### EXERCISE INPUT
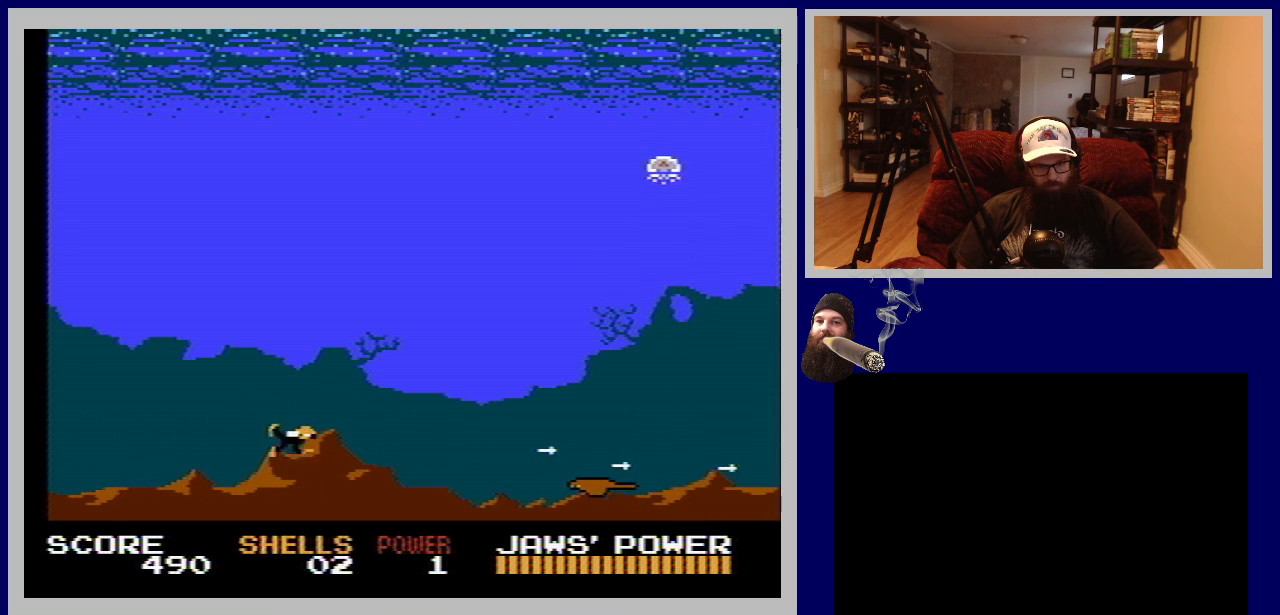
{"buttons": [], "events": [[50, "B", "up"], [67, "DPAD_RIGHT", "up"], [133, "B", "down"], [267, "B", "up"], [333, "B", "down"], [383, "DPAD_DOWN", "up"], [433, "B", "up"]]}
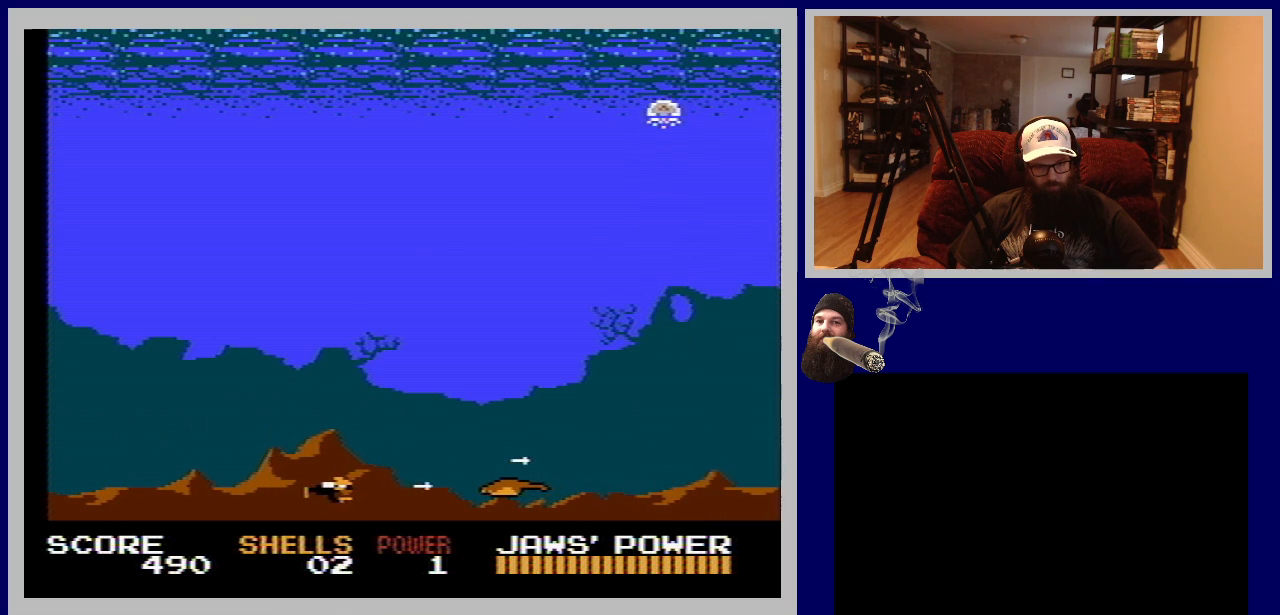
{"buttons": [], "events": [[17, "B", "down"], [117, "B", "up"], [217, "B", "down"], [300, "B", "up"], [400, "B", "down"], [500, "B", "up"]]}
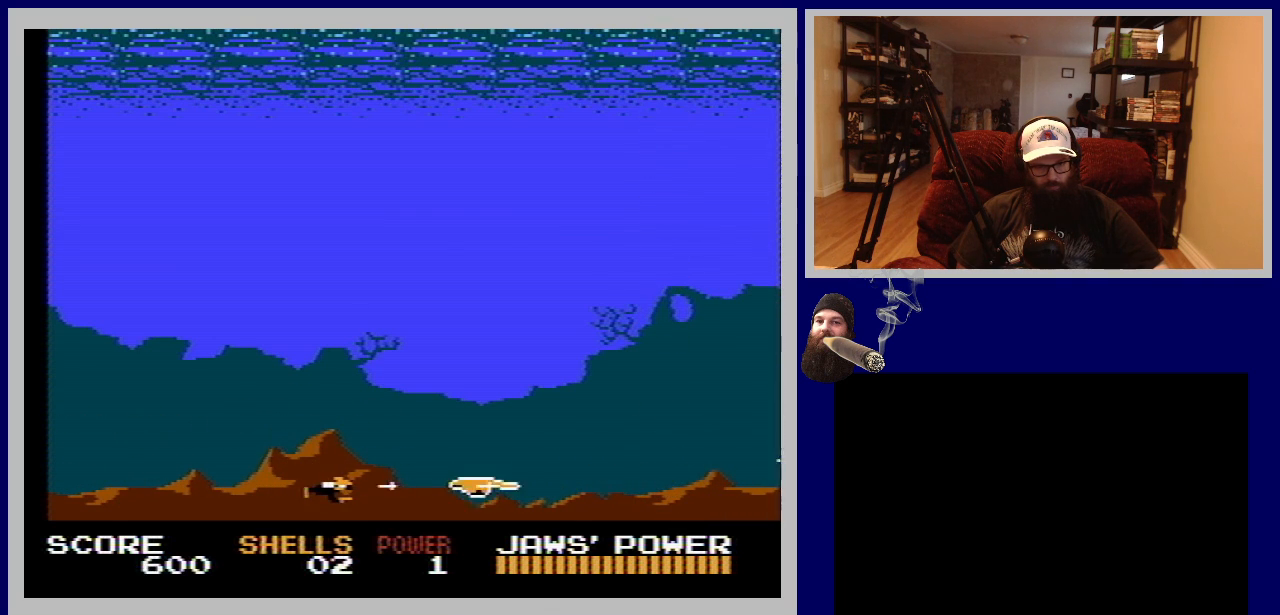
{"buttons": ["B", "DPAD_RIGHT"], "events": [[100, "B", "down"], [183, "B", "up"], [183, "DPAD_RIGHT", "down"], [283, "B", "down"], [383, "B", "up"], [500, "B", "down"]]}
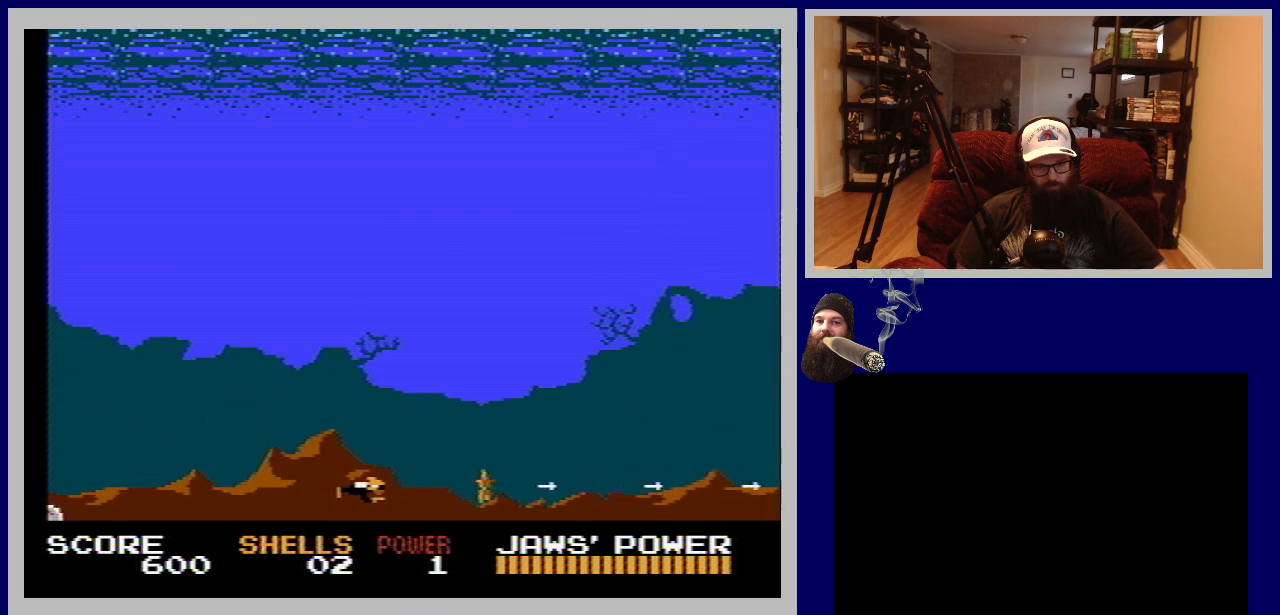
{"buttons": ["B", "DPAD_RIGHT"], "events": [[67, "B", "up"], [200, "B", "down"], [317, "B", "up"], [417, "B", "down"]]}
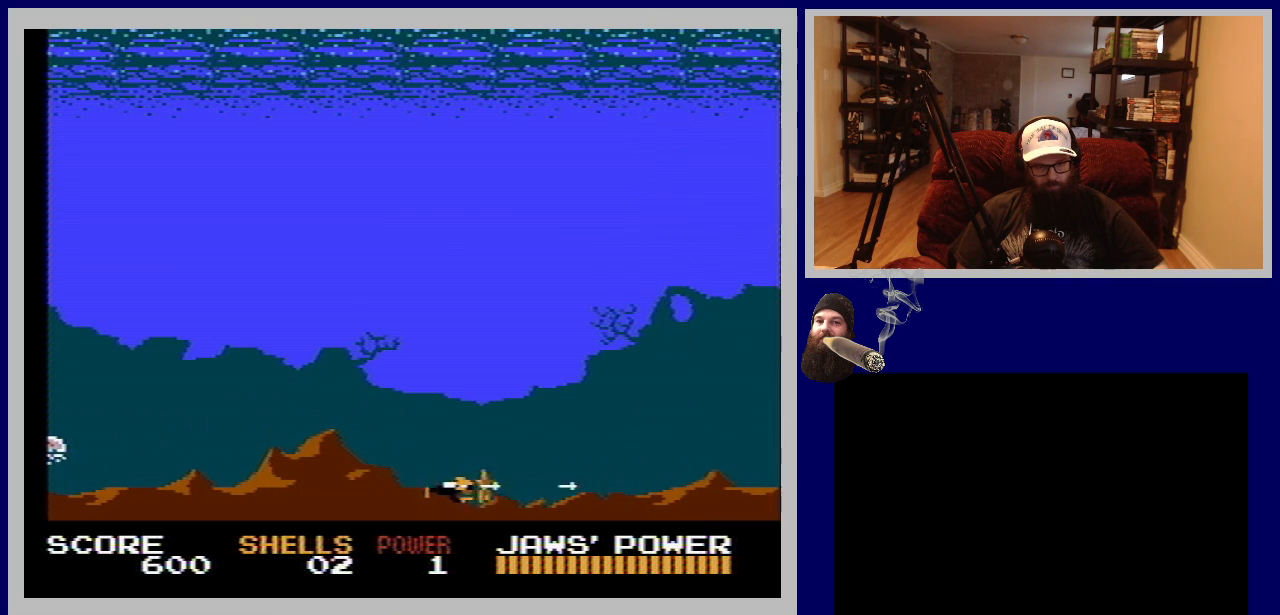
{"buttons": ["DPAD_UP", "DPAD_LEFT"], "events": [[33, "B", "up"], [100, "DPAD_UP", "down"], [117, "DPAD_RIGHT", "up"], [133, "B", "down"], [233, "B", "up"], [333, "B", "down"], [400, "DPAD_LEFT", "down"], [433, "B", "up"]]}
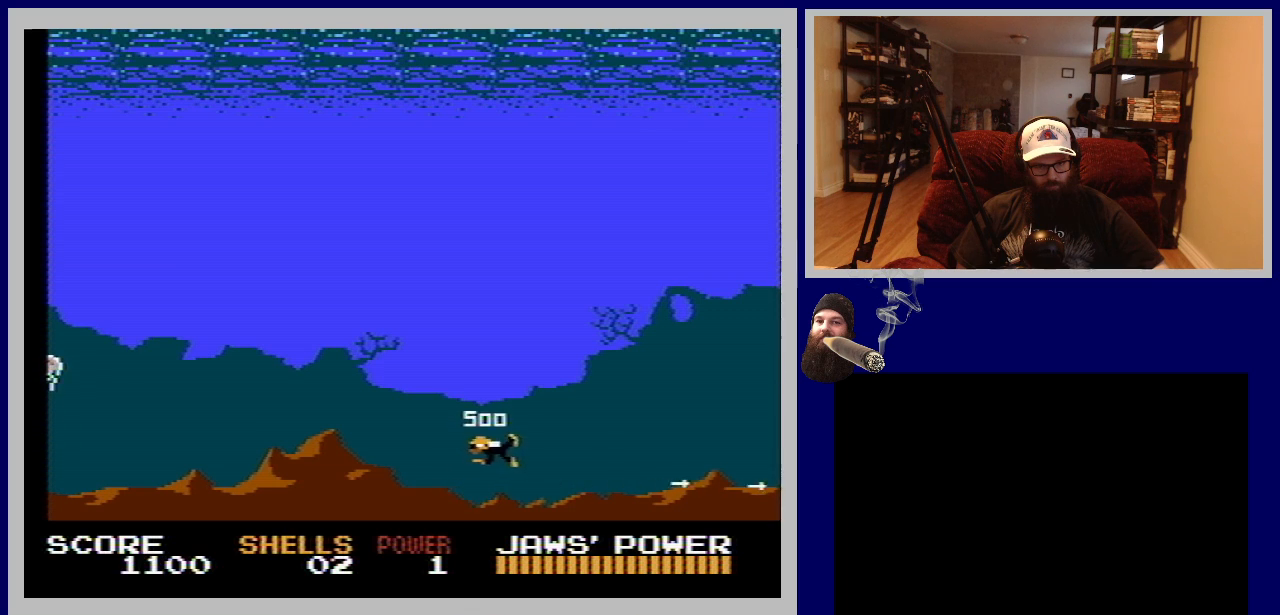
{"buttons": ["B", "DPAD_UP", "DPAD_LEFT"], "events": [[67, "B", "down"], [150, "B", "up"], [300, "B", "down"], [383, "B", "up"], [500, "B", "down"]]}
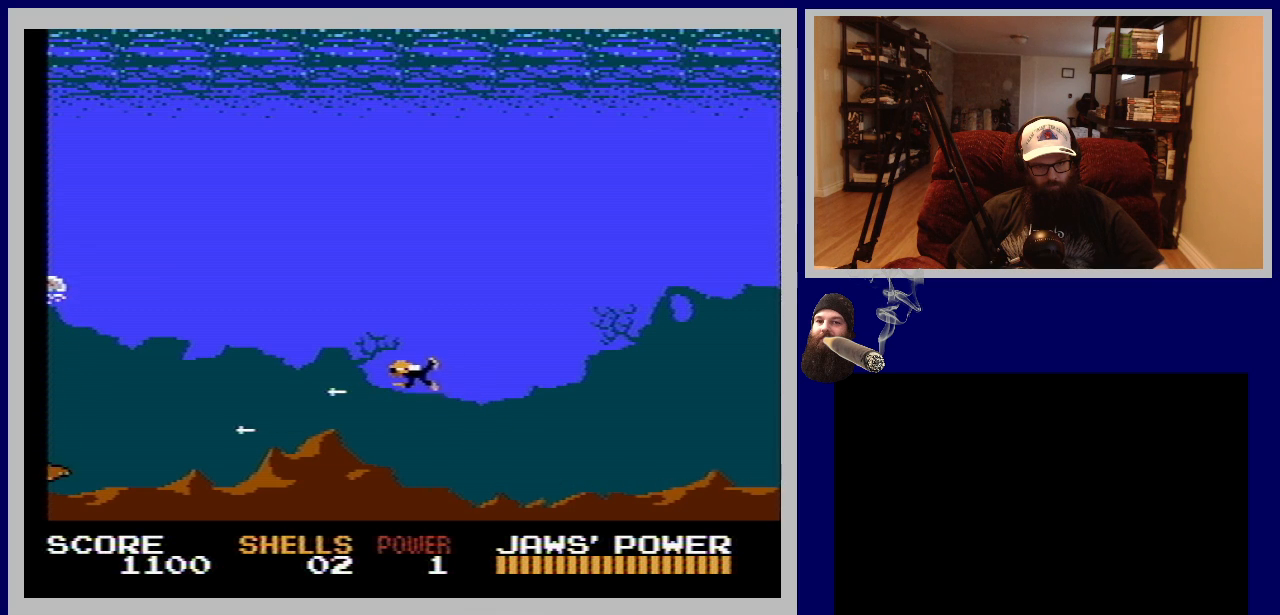
{"buttons": ["B"], "events": [[117, "B", "up"], [233, "B", "down"], [300, "B", "up"], [433, "B", "down"], [467, "DPAD_LEFT", "up"], [483, "DPAD_UP", "up"]]}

### GOAL OF THE EXERCISE
Please output all the records above exactly, leaving out every picture.

### YOUR RESPONSE
{"buttons": [], "events": [[50, "B", "up"], [67, "DPAD_RIGHT", "up"], [133, "B", "down"], [267, "B", "up"], [333, "B", "down"], [383, "DPAD_DOWN", "up"], [433, "B", "up"]]}
{"buttons": [], "events": [[17, "B", "down"], [117, "B", "up"], [217, "B", "down"], [300, "B", "up"], [400, "B", "down"], [500, "B", "up"]]}
{"buttons": ["B", "DPAD_RIGHT"], "events": [[100, "B", "down"], [183, "B", "up"], [183, "DPAD_RIGHT", "down"], [283, "B", "down"], [383, "B", "up"], [500, "B", "down"]]}
{"buttons": ["B", "DPAD_RIGHT"], "events": [[67, "B", "up"], [200, "B", "down"], [317, "B", "up"], [417, "B", "down"]]}
{"buttons": ["DPAD_UP", "DPAD_LEFT"], "events": [[33, "B", "up"], [100, "DPAD_UP", "down"], [117, "DPAD_RIGHT", "up"], [133, "B", "down"], [233, "B", "up"], [333, "B", "down"], [400, "DPAD_LEFT", "down"], [433, "B", "up"]]}
{"buttons": ["B", "DPAD_UP", "DPAD_LEFT"], "events": [[67, "B", "down"], [150, "B", "up"], [300, "B", "down"], [383, "B", "up"], [500, "B", "down"]]}
{"buttons": ["B"], "events": [[117, "B", "up"], [233, "B", "down"], [300, "B", "up"], [433, "B", "down"], [467, "DPAD_LEFT", "up"], [483, "DPAD_UP", "up"]]}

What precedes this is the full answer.